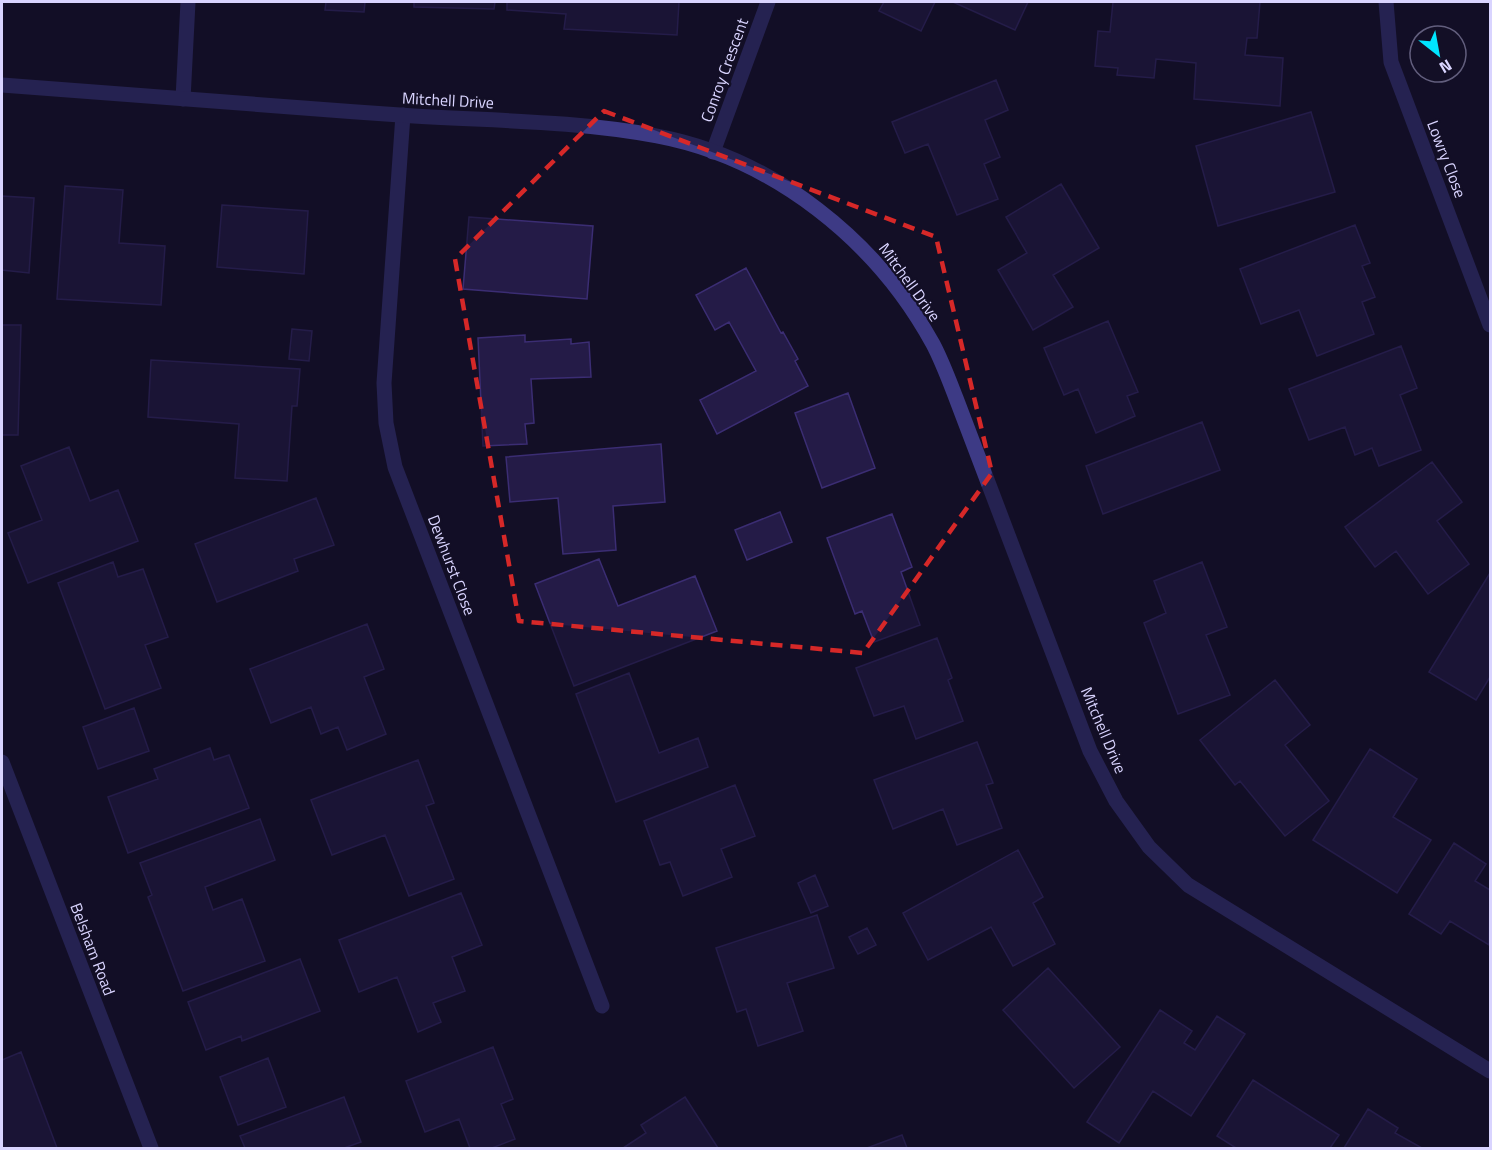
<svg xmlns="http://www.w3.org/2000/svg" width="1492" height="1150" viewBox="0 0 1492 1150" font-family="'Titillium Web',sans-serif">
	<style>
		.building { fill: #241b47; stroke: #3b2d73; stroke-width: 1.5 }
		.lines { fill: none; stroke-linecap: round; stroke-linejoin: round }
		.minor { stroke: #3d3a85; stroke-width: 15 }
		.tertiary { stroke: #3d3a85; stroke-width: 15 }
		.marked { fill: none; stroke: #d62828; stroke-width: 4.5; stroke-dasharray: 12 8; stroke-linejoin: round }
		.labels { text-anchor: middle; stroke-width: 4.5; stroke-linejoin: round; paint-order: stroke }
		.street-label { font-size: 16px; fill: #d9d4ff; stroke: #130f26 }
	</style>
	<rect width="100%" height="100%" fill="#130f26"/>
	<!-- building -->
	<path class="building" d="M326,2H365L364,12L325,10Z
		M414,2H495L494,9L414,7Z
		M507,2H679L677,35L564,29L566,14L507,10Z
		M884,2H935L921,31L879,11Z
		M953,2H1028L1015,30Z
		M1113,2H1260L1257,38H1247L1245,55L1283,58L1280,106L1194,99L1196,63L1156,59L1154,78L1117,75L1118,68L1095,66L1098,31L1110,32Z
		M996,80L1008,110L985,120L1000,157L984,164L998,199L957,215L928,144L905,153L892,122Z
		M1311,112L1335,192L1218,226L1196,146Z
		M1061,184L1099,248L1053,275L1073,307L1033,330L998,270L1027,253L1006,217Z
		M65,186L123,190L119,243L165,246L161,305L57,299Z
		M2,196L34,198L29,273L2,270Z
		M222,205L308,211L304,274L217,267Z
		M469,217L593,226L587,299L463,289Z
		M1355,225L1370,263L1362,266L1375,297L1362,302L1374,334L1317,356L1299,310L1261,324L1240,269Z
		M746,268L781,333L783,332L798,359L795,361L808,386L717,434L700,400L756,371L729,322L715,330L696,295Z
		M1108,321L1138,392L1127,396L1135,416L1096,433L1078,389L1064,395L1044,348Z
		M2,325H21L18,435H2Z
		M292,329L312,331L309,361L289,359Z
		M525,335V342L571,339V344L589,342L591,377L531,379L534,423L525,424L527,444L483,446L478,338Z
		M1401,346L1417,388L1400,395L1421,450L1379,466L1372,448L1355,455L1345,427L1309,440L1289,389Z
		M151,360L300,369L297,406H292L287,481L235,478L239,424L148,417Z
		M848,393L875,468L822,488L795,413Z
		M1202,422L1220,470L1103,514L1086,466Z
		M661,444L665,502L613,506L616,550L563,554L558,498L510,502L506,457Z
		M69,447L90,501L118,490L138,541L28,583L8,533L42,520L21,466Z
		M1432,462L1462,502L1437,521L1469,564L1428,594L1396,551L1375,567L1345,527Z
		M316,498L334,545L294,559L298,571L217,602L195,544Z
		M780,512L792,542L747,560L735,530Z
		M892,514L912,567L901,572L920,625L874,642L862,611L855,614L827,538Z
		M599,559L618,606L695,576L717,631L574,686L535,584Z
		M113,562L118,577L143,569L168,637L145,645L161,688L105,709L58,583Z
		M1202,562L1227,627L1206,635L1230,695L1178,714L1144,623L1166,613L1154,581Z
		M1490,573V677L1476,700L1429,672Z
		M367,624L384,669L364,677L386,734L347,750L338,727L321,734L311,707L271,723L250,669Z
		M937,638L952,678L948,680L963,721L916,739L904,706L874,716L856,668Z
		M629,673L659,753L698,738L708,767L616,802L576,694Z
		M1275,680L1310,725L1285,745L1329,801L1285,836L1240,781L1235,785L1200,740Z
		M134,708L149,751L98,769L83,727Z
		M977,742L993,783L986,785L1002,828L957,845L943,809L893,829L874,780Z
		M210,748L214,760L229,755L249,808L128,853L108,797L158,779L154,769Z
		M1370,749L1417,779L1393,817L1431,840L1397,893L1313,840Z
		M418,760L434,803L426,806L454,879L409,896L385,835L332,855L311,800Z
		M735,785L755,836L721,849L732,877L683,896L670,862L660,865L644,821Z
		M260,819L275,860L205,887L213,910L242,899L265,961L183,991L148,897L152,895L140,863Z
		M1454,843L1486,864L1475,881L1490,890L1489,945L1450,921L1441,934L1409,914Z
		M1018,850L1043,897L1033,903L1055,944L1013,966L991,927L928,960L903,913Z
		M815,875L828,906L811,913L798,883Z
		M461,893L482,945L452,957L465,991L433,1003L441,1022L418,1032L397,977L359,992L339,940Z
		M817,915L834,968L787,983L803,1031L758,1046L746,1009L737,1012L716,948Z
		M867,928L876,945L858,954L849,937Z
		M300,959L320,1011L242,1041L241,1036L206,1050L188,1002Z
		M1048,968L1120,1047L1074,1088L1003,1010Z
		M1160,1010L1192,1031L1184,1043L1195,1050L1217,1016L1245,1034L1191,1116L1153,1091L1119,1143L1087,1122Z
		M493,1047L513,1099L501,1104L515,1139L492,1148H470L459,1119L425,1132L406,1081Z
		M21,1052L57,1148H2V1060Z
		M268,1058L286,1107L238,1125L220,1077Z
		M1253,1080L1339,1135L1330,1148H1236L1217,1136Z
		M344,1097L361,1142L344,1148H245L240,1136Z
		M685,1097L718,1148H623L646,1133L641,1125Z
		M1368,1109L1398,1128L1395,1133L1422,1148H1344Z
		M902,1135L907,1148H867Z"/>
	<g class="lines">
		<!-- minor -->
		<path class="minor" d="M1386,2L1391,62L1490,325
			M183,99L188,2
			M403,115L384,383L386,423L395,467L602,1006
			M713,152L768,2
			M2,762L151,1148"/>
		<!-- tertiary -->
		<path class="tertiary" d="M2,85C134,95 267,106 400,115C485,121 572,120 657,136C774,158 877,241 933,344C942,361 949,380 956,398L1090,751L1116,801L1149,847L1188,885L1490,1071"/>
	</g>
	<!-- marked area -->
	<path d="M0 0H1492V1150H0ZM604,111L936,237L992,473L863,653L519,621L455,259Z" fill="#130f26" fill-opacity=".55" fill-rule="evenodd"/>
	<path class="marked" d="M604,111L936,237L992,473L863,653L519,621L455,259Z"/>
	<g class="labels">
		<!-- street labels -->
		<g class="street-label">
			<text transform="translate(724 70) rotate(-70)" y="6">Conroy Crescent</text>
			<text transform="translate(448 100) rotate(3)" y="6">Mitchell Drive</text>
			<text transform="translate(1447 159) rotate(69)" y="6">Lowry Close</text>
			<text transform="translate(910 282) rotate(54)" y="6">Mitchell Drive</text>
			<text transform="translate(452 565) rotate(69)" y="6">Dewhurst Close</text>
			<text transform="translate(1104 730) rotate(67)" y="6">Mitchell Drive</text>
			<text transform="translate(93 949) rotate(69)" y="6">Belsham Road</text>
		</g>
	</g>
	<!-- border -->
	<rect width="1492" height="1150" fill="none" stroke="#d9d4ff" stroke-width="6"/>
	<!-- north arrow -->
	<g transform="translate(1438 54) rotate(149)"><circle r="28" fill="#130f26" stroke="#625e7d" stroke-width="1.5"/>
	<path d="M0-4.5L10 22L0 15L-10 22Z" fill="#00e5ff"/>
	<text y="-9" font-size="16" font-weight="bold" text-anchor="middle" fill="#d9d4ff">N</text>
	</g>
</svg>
+---+
*What to work on*. For each line in the entries that contains the string "lines", make a copy.

*Your solution*.
		.lines { fill: none; stroke-linecap: round; stroke-linejoin: round }
	<g class="lines">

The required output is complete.